The value of one one-thousandth interest in a share of Series B preference stock
should approximate the value of one share of common stock.

     EXPIRATION. The preference share purchase rights will expire on December
31, 2008.

     REDEMPTION. MDU Resources' board of directors may redeem the preference
share purchase rights for $.01 per preference share purchase right at any time
before any person or group becomes an acquiring person. If the board of
directors redeems any preference share purchase rights, it must redeem all of
the preference share purchase rights. Once the preference share purchase rights
are redeemed, the only right of the holders of preference share purchase rights
will be to receive the redemption price of $.01 per preference share purchase
right. The redemption price will be adjusted if MDU Resources has a stock split
or stock dividends of MDU Resources' common stock.

     EXCHANGE. After a person or group becomes an acquiring person, but before
an acquiring person owns 50% or more of MDU Resources' outstanding common stock,
MDU Resources' board of directors may extinguish the preference share purchase
rights by exchanging one share of common stock or an equivalent security for
each such preference share purchase right, other than preference share purchase
rights held by the acquiring person.

-*-*-

Exercise directions:
Retype the passage on preference share purchase rights in full, word for word. The rows further down stand apart from the passage on preference share purchase rights.

Records provided:
-*-*-

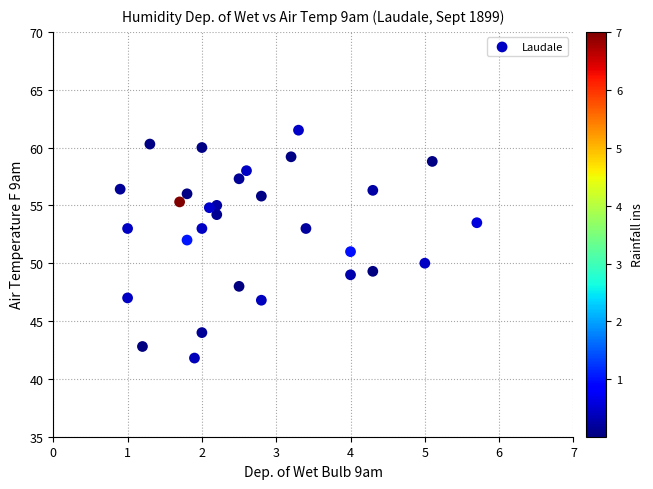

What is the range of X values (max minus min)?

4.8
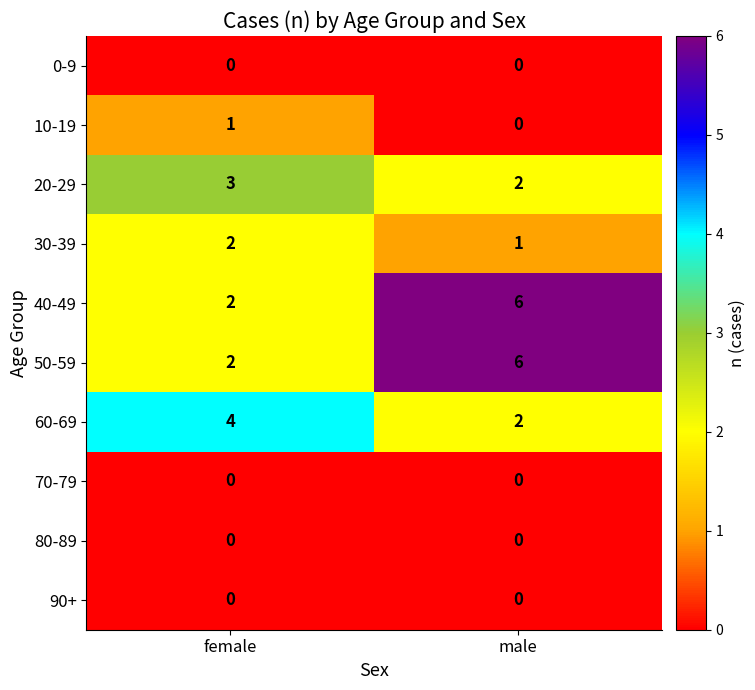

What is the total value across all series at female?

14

-*-*-

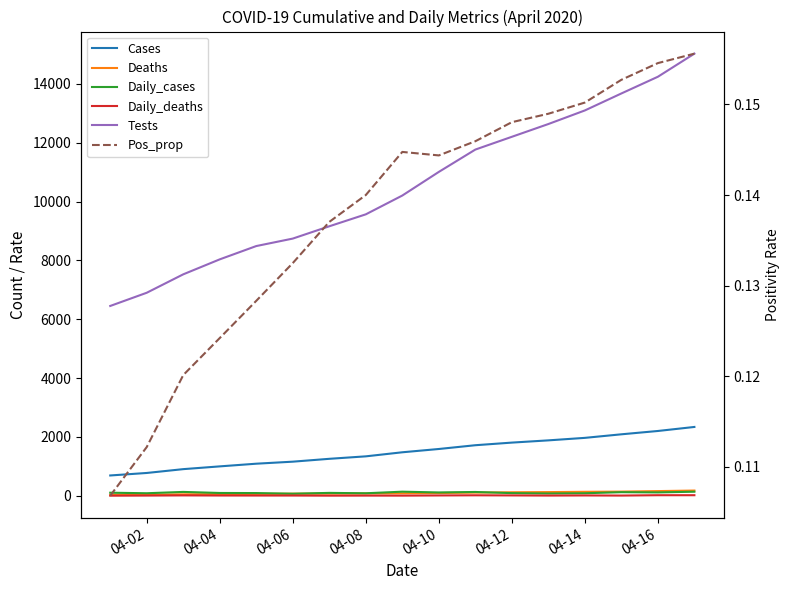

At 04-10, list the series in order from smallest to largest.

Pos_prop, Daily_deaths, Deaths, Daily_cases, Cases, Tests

-*-*-

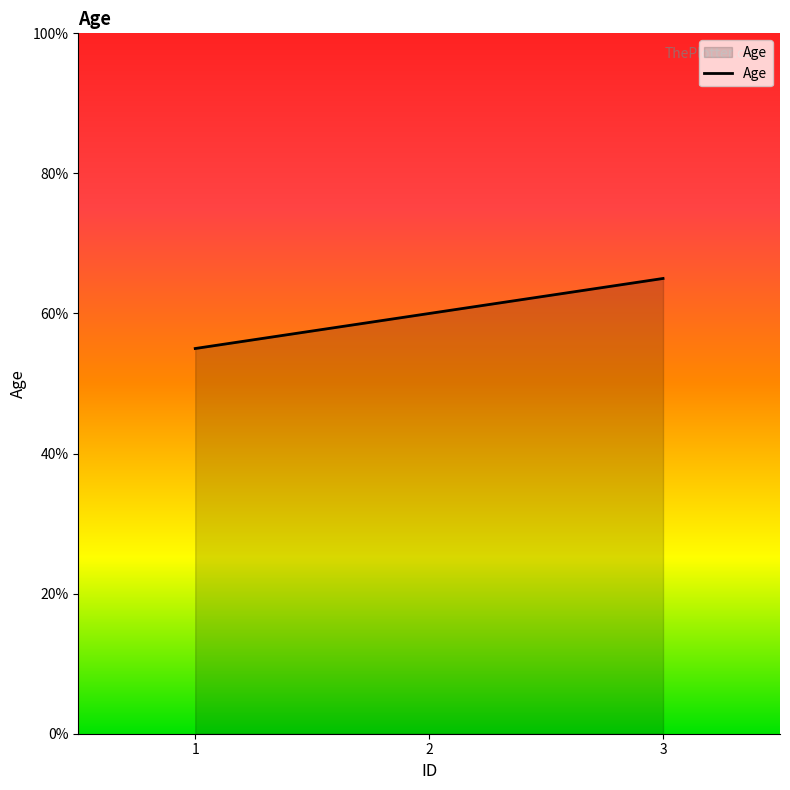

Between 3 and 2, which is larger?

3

-*-*-

Answer box:
The value of one one-thousandth interest in a share of Series B preference stock
should approximate the value of one share of common stock.

     EXPIRATION. The preference share purchase rights will expire on December
31, 2008.

     REDEMPTION. MDU Resources' board of directors may redeem the preference
share purchase rights for $.01 per preference share purchase right at any time
before any person or group becomes an acquiring person. If the board of
directors redeems any preference share purchase rights, it must redeem all of
the preference share purchase rights. Once the preference share purchase rights
are redeemed, the only right of the holders of preference share purchase rights
will be to receive the redemption price of $.01 per preference share purchase
right. The redemption price will be adjusted if MDU Resources has a stock split
or stock dividends of MDU Resources' common stock.

     EXCHANGE. After a person or group becomes an acquiring person, but before
an acquiring person owns 50% or more of MDU Resources' outstanding common stock,
MDU Resources' board of directors may extinguish the preference share purchase
rights by exchanging one share of common stock or an equivalent security for
each such preference share purchase right, other than preference share purchase
rights held by the acquiring person.